L'autore
Lo scrittore Erri De Luca (a destra) in dialogo con il giornalista Claudio Cumani (foto di Paolo Pontivi)
Cos’è la vecchiaia? Cos’è quest’età che ormai guarda verso il limitare? Per lo scrittore Erri De Luca la risposta, ai microfoni di InCronac@, porta con sé la meraviglia che succede alla scoperta. «Per me è una salita nelle esplorazioni e non una lenta discesa nelle dimissioni. Va in salita, e il corpo deve adattarsi, ha bisogno di una disciplina rigorosa, di una concentrazione maggiore. Il corpo è felice di essere sollecitato».
Una serata al lume di una leggera e ponderata “filosofia” sulla concretezza della senilità quella di ieri sera con il celebre autore napoletano, che ha presentato all’interno del suggestivo Oratorio di San Filippo Neri di Bologna uno dei suoi ultimi titoli, “L’età sperimentale” (Feltrinelli), nato in collaborazione con la modella e stilista francese Inès de la Fressange, e incentrato appunto su quel particolare tempo della vita che solitamente costringe a fare un po’ i conti su quello che abbiamo dietro di noi e il poco che rimane davanti. A condurre la chiacchierata sul tema il giornalista de "Il Resto del Carlino" Claudio Cumani, e in seguito anche con la redazione di "Giovani Reporter".
De Luca, settantacinquenne cardiopatico ma ancora affamato di vita e di esperienza, non è un uomo che considera la vecchiaia, questa “età sperimentale”, un guardarsi indietro e fare bilanci, fare riflessioni sul decadimento. È piuttosto una via per vivere qualcosa di nuovo, qualcosa che possa mettere in esercizio la mente e il corpo.
«Sono stato avvisato da altri che sono diventato vecchio. Una volta sull’autobus una donna si è alzata per lasciarmi il posto. Io per non sedermi le ho detto che dovevo scendere alla prossima fermata, anche se non era la mia. E sono sceso per davvero. La vecchiaia in pubblico è ingombrante», dichiara lo scrittore sul palco dell’Oratorio.
Eppure, nonostante il peso ingombrante, l’età sperimentale può essere vista come un bosco di montagna che si dirada, sempre di più, mano a mano che si raggiunge la vetta, per guardare lontano.
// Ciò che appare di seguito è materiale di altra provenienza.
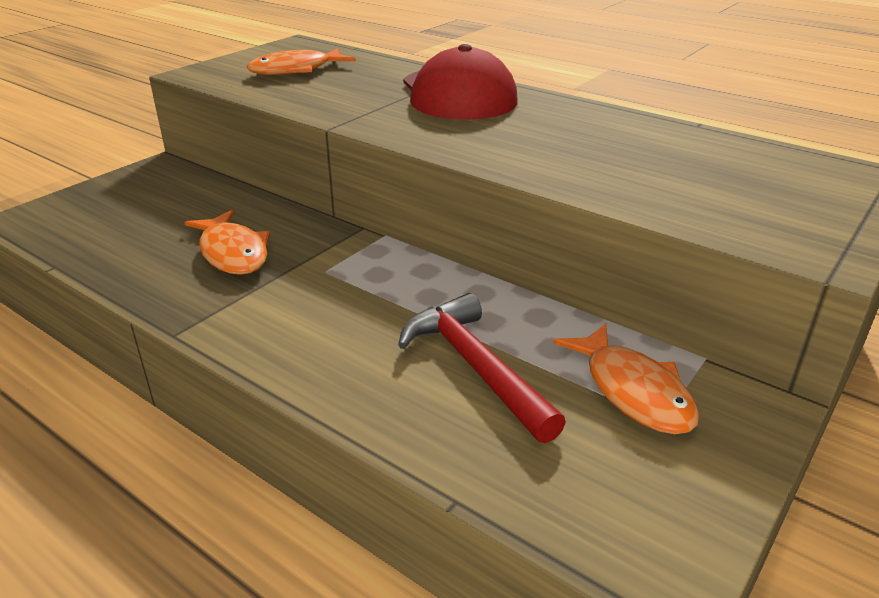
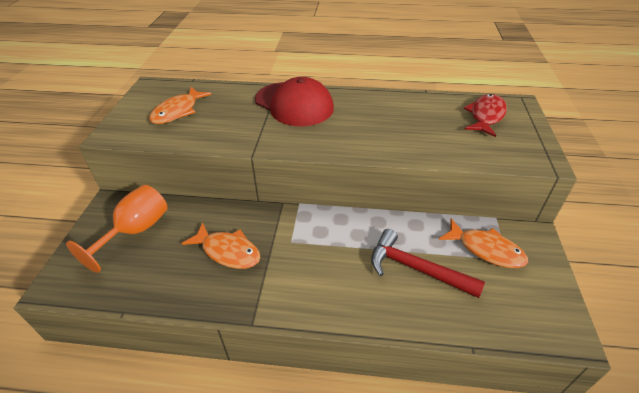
camera: 30 degrees left, 10 degrees up
none -> orange goblet [66,185,168,273]
none -> red fish [464,94,507,137]

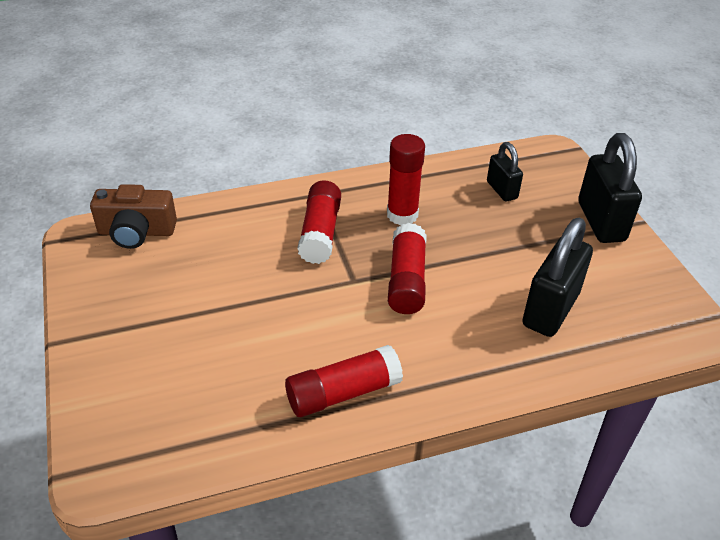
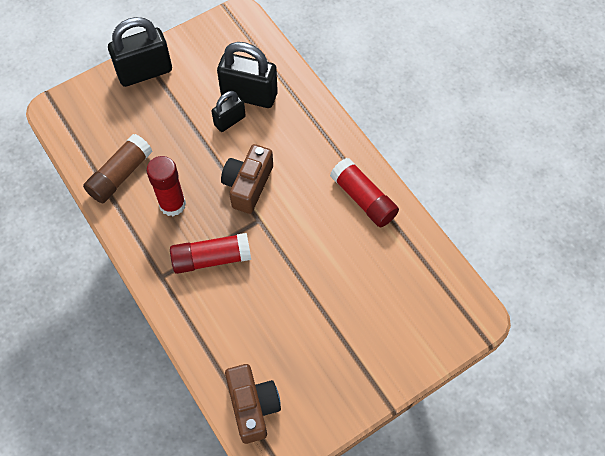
camera: 105 degrees left, 20 degrees up
red glue stick [388,223,427,314] -> brown camera [221,144,273,214]
black padlock [487,142,523,202] -> black padlock moved to [211,91,246,132]
none -> brown glue stick [83,134,153,203]

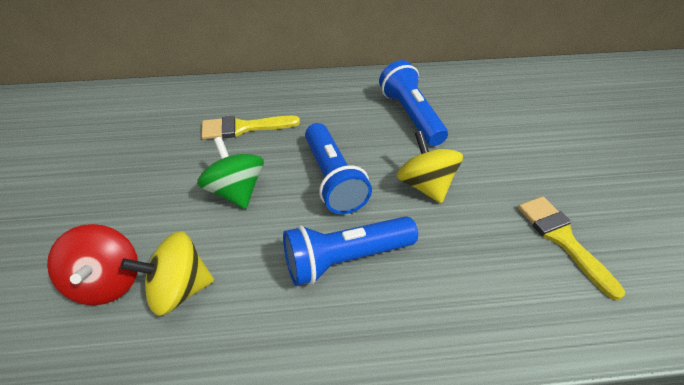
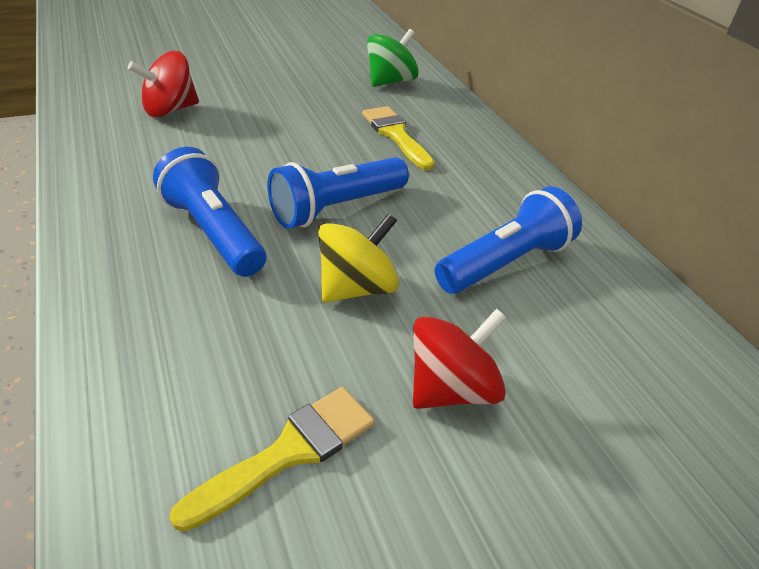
camera: 70 degrees right, 5 degrees down
yellow spinning top [120,231,214,316] -> none
green spinning top [197,137,264,209] -> green spinning top moved to [367,29,419,87]
none -> red spinning top [413,309,507,409]

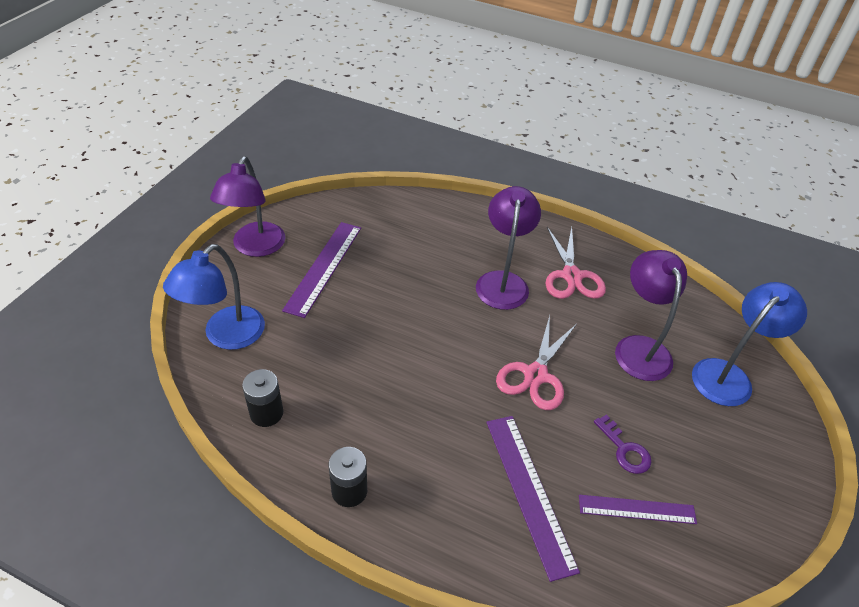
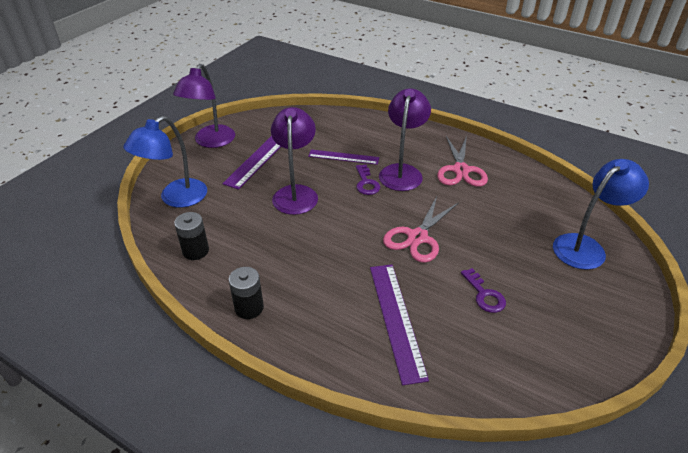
camera: 10 degrees right, 5 degrees down
purple ruler [579,495,697,524] -> purple ruler moved to [308,149,379,165]
purple lamp [615,250,687,381] -> purple lamp moved to [271,107,318,215]
none -> purple key [356,165,380,195]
Le montagne sono un simbolo fondamentale nell’opera di De Luca (lui stesso è un abile scalatore), queste creazioni naturali che «vengono dal fondo del mare, un fondo che le ha scaraventate verso l’alto. Ecco perché sui monti si trovano fossili, conchiglie e coralli. Io, da napoletano, ho scelto di seguire queste conchiglie, questi coralli che vanno verso l’alto. La montagna è un luogo in cui si diradano le presenze, è una passeggiata in un deserto minerale. Dai le spalle a tutto e sei solo». E così la sorpresa del nuovo, o la riscoperta del conosciuto, appare in tutta la sua bellezza. Tutto ciò incanta ancora il vecchio, tanto quanto il bambino.
L’età sperimentale è davvero un tempo di nitidezza, in cui «si vede meglio il distante», in cui si impara a riaccorgersi di certe cose, di piccoli dettagli quotidiani. «Mi sono accorto dei fiori, prima non ci avevo mai fatto caso. Ti può capitare di vedere in montagna, su una parete, in un’unghia di terriccio, un raponzolo di roccia, un fiore resistente; lo conosci e allo stesso tempo lo riconosci, lo metti a fuoco: ed è lo stupore». Lo stesso tipo di stupore che lui, autore di una vasta produzione letteraria di successo, prova ancora di fronte a un foglio bianco, sentendosi sempre un principiante che nuota nella realtà del mondo.
Un mondo, oggi, in mano a tanti vecchi, anche se secondo lo scrittore è sempre stato così. L’unica differenza, fa notare, è che prima si era più ingenui, mentre i vecchi potenti di adesso «sono un’associazione a delinquere, con un desiderio spasmodico di regredire nel passato. Sembra quasi che lì si sentano al sicuro. Ma fortunatamente questa generazione di decrepiti è destinata a sparire, e io con essa. Sono entusiasta di questi tempi finali. Siamo biologicamente destinati a sparire, è solo che l’età media continua a prolungarsi e quindi ci mettiamo un po’ più di tempo».